The DA’s secret plan to win votes in Gauteng, which is expected to be the most hotly contested province in the national general elections next year, involves a sharp focus on the pressure that the influx of “illegal” foreigners place on basic services, such as health.
City Press can reveal today that the DA’s campaign for next year’s elections will focus on “undocumented” immigrants from outside South Africa.
A DA leader said the issue of “undocumented” immigrants is going to be one of the key messages the party will sell to voters in its bid to wrestle power from the ANC.
“The issue appeals to most South Africans,” the source said. “We are going to tell South Africans that if you go to a hospital you will not find a bed because the bed has been taken up by an undocumented immigrant, one of many who are putting a strain on health resources.”
Another insider said “undocumented” immigrants posed a security threat to the country.
“We don’t have a problem with foreigners but they must be in the country legally,” the source said.
The alleged problems that have been blamed on illegal foreigners include taking jobs from South Africans and being involved in crimes, such as car hijackings, cash-in-transit heists and stock theft.

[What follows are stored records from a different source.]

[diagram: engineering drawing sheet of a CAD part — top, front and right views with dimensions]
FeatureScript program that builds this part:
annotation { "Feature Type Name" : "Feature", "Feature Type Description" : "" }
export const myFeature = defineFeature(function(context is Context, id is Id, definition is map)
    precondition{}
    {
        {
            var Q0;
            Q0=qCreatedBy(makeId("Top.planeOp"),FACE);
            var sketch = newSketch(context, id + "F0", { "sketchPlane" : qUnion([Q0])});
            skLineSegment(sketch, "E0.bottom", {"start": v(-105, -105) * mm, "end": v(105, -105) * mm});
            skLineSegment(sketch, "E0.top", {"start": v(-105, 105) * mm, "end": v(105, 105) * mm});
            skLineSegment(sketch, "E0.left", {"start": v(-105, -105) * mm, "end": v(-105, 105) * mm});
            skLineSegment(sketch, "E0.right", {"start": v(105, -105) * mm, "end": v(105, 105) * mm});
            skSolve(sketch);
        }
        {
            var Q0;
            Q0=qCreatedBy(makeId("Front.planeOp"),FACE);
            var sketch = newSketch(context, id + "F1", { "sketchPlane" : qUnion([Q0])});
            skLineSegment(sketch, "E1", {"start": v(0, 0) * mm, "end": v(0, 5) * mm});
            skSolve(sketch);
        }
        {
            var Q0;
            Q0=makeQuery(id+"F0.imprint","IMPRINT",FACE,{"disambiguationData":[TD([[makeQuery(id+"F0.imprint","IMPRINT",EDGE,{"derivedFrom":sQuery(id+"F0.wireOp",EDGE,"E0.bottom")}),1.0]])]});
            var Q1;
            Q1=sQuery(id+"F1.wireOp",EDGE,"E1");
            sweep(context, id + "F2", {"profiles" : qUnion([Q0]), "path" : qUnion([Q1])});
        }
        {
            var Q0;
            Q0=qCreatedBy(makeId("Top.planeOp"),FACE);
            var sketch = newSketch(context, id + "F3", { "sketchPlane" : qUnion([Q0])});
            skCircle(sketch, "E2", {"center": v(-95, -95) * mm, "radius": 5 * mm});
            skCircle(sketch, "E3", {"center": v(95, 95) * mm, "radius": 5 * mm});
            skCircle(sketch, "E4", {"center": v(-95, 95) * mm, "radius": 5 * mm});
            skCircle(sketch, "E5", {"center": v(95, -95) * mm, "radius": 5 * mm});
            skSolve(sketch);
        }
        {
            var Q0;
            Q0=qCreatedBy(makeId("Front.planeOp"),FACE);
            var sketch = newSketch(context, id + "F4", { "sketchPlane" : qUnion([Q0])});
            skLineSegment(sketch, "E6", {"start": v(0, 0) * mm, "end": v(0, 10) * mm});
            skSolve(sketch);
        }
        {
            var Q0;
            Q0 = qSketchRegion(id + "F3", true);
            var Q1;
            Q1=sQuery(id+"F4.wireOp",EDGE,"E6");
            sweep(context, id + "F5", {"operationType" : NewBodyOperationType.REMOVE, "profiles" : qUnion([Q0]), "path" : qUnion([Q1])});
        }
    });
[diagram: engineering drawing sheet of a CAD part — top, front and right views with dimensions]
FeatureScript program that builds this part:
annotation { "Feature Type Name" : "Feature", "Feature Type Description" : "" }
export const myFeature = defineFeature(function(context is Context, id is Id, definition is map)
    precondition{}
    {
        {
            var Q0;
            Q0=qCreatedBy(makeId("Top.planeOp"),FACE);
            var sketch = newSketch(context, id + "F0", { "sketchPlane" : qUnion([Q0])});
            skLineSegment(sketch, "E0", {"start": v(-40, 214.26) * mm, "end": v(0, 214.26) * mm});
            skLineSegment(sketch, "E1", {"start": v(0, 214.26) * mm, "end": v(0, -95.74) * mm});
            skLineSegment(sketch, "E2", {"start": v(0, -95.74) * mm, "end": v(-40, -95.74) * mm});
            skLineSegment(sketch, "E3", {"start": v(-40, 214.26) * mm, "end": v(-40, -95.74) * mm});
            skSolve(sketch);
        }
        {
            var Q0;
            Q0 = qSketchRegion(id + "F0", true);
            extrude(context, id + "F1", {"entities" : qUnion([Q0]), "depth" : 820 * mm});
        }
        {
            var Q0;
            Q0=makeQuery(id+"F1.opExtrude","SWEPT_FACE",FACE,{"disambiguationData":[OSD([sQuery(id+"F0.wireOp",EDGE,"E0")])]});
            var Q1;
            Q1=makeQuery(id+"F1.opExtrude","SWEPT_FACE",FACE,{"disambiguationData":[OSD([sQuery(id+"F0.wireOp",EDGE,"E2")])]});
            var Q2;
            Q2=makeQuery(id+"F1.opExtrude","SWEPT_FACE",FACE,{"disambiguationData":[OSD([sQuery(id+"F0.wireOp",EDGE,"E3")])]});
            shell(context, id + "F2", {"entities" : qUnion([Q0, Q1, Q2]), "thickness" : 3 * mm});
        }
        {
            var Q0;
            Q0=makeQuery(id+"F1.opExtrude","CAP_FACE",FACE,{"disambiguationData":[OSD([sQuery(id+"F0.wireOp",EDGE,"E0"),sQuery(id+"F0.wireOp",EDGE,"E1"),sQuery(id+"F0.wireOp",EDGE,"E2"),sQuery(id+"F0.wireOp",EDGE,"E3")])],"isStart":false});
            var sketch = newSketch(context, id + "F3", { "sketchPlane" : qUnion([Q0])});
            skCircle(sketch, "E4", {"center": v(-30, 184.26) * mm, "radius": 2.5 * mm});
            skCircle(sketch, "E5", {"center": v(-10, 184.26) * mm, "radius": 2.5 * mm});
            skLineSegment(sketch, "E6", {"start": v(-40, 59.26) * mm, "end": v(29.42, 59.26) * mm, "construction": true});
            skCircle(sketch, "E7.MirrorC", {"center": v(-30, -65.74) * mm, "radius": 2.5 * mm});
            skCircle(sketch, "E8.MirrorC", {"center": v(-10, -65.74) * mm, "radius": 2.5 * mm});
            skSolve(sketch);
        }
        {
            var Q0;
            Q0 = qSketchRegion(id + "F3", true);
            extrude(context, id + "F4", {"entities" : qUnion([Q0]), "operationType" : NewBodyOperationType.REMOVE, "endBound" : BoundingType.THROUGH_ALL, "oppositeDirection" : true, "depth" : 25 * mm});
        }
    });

DA Gauteng leader John Moodey decried lawlessness in the province. He said the influx of foreigners had put a strain on hospitals, clinics and schools.
“We need to know how many foreigners are in the country. It is a holistic approach. You can’t run a business in South Africa and not pay taxes,” Moodey said.
“It is not about kicking out foreigners.
Unemployment is extremely high. Foreigners are perceived to be taking away jobs from South Africans,” he said.
DA leader Mmusi Maimane told City Press this week the party wanted to work with home affairs to ensure foreigners were documented.
“Johannesburg attracts more than 3 000 people every month and not all of those people are registered. We need to secure our borders to ensure immigration is properly controlled,” he said.
The party’s other plans to win votes include professionalising the police service, creating jobs, upscaling education and improving infrastructure.
Maimane said the party would present its vision about creating jobs to the people of Gauteng.
“The biggest challenge is that people don’t have work here. The other issue that is becoming problematic is that our citizens don’t feel safe,” Maimane said.
The DA, which has set its sights on winning Gauteng and Northern Cape, and retaining Western Cape, hopes to bring the ANC to below 50% in Gauteng.
It wants to be an official opposition party in North West and grow in other provinces.
The ANC received 53.59% and the DA 30.78% votes in Gauteng, the country’s economic hub, in the 2014 general election.
The DA has moved its headquarters from Cape Town to Johannesburg in what is seen by many as an indication that the party is serious about winning Gauteng.
However, there is fear that the DA’s internal battles, including the saga over Cape Town mayor Patricia de Lille, might cost the party votes in the elections.
Despite these fears, Maimane remained optimistic that the DA would perform exceptionally well in the elections.
“We are deploying our activists in every corner to talk to South Africans about their aspirations. The ANC is struggling here in Gauteng. The ANC killed people at Life Esidimeni,” Maimane said.
The DA is targeting an extra 1.2 million votes in the national polls.
The ANC’s head of elections Fikile Mbalula described the DA running everything from Gauteng as “interesting”.